REQUIRED ACTION: Once you reach the line containing "berechtigte DMP-Patienten identifizieren" in the entries below, write out that line and each one after it down to the line containing "Strukturierte klinische KI kann die", exactly and with nothing added.

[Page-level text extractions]
+ + +

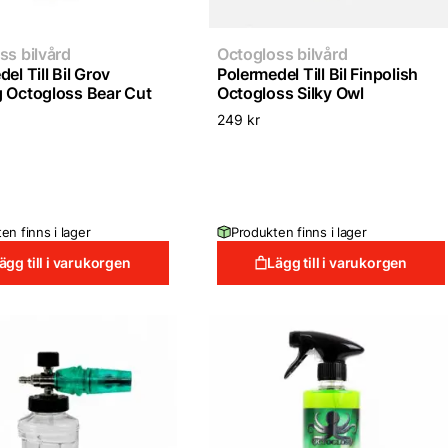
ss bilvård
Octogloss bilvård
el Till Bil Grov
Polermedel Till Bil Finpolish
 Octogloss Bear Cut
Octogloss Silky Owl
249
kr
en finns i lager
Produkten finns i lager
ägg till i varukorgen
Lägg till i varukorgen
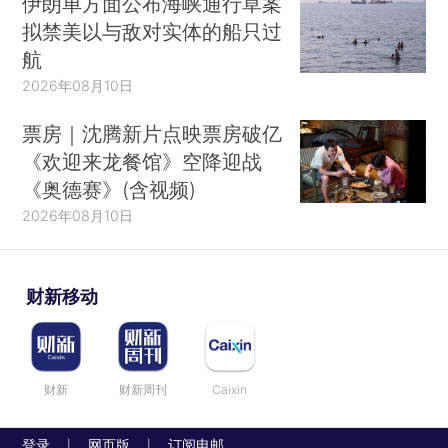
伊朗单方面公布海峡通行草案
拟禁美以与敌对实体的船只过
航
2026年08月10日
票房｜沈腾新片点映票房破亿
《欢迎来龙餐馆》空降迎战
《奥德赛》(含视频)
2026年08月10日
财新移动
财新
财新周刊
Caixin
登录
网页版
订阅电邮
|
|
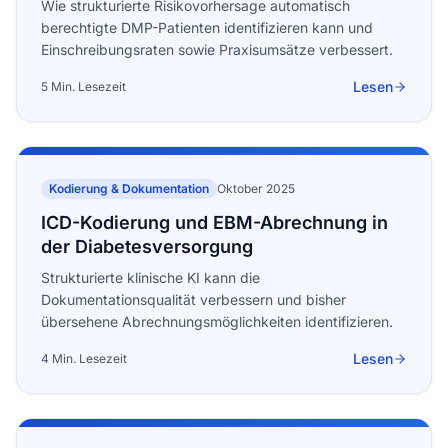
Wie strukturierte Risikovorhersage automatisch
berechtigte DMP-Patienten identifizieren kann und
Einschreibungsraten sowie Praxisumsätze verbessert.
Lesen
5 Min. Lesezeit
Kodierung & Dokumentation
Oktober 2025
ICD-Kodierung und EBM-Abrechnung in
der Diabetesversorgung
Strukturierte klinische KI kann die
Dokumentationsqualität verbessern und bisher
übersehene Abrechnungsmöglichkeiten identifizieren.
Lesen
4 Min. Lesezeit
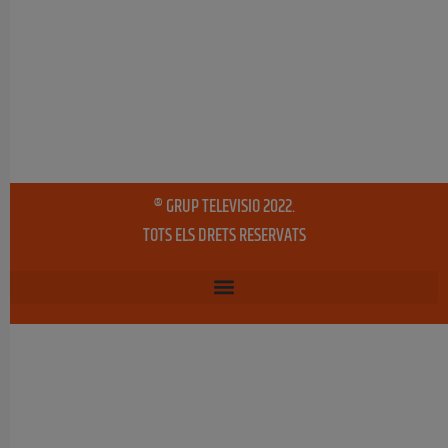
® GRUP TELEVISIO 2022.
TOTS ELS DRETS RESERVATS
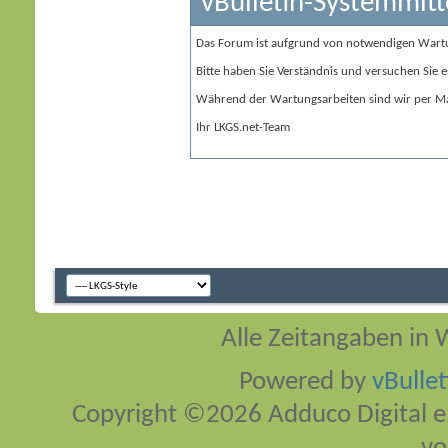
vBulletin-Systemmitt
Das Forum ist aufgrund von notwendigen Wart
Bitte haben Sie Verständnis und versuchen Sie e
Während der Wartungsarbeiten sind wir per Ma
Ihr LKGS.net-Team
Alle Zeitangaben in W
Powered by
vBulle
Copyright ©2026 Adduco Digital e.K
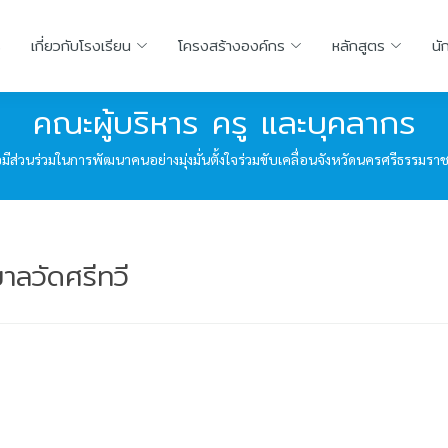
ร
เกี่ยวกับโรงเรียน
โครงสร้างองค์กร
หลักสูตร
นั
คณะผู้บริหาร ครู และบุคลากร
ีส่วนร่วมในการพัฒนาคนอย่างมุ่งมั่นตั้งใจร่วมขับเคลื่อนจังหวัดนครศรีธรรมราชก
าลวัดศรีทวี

+ + +

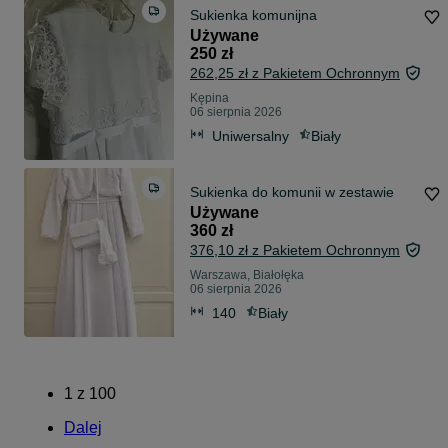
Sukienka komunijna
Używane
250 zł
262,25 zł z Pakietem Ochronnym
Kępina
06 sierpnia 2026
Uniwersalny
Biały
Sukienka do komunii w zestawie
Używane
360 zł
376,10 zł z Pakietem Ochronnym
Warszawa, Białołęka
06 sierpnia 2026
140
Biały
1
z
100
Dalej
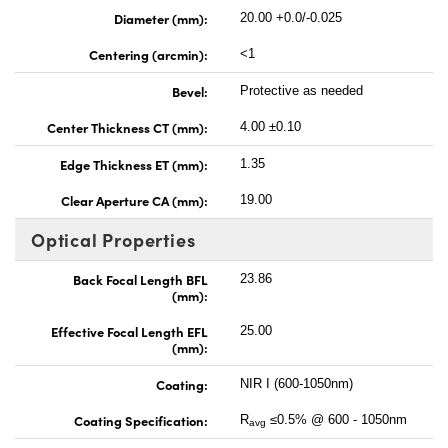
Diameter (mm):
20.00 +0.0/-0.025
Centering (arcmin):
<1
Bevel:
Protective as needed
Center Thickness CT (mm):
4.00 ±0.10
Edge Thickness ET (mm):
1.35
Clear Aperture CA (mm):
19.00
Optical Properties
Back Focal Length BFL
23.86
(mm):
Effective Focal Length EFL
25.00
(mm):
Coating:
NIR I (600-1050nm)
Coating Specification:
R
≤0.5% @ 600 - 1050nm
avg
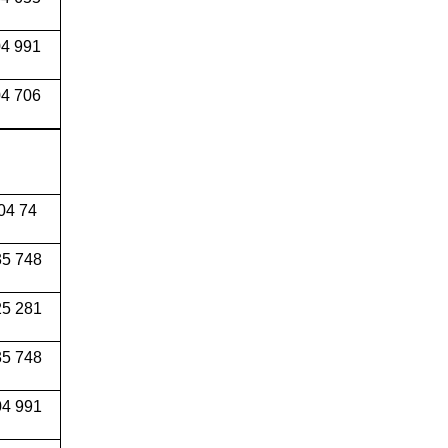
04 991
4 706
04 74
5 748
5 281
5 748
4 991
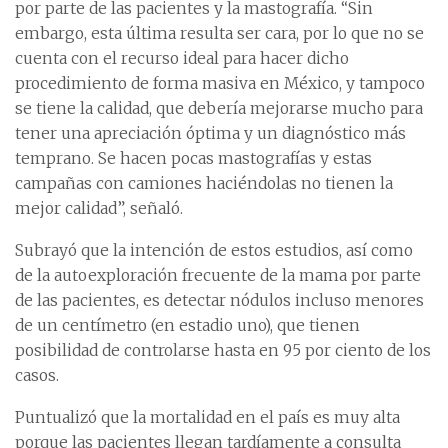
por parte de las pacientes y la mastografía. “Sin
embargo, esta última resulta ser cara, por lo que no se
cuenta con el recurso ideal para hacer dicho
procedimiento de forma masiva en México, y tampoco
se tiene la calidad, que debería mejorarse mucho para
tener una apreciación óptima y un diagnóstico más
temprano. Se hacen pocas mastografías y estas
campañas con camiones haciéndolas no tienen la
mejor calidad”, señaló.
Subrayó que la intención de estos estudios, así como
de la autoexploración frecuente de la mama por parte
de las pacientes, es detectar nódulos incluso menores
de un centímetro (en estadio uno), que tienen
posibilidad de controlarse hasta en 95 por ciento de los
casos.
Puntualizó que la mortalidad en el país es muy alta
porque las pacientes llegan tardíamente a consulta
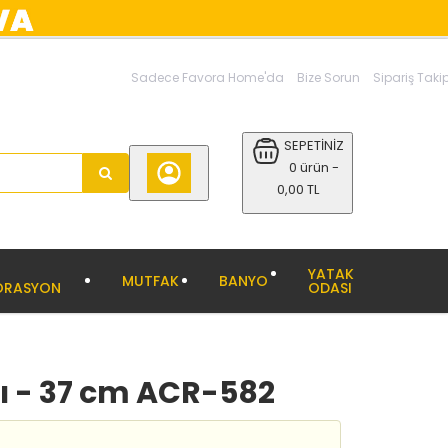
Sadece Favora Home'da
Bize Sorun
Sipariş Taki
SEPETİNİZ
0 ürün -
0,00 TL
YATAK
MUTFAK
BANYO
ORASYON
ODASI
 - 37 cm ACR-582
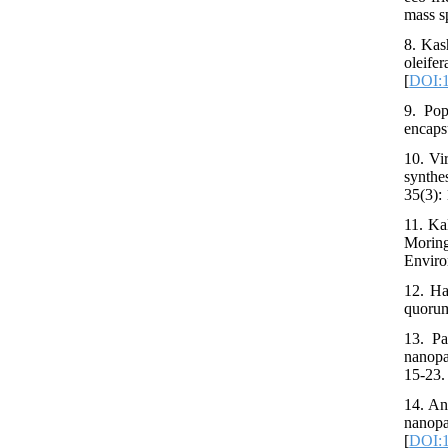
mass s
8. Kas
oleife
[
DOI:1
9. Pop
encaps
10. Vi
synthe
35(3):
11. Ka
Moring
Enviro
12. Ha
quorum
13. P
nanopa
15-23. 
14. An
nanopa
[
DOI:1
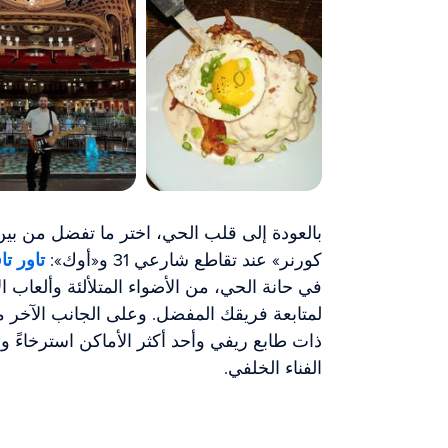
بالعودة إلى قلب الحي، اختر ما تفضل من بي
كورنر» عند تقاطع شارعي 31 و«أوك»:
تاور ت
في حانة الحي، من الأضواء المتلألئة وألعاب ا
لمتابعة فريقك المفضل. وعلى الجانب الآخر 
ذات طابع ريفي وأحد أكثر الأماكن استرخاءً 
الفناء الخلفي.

+ + +

SOLUTION FOR THIS TASK:
berechtigte DMP-Patienten identifizieren kann und
Einschreibungsraten sowie Praxisumsätze verbessert.
Lesen
5 Min. Lesezeit
Kodierung & Dokumentation
Oktober 2025
ICD-Kodierung und EBM-Abrechnung in
der Diabetesversorgung
Strukturierte klinische KI kann die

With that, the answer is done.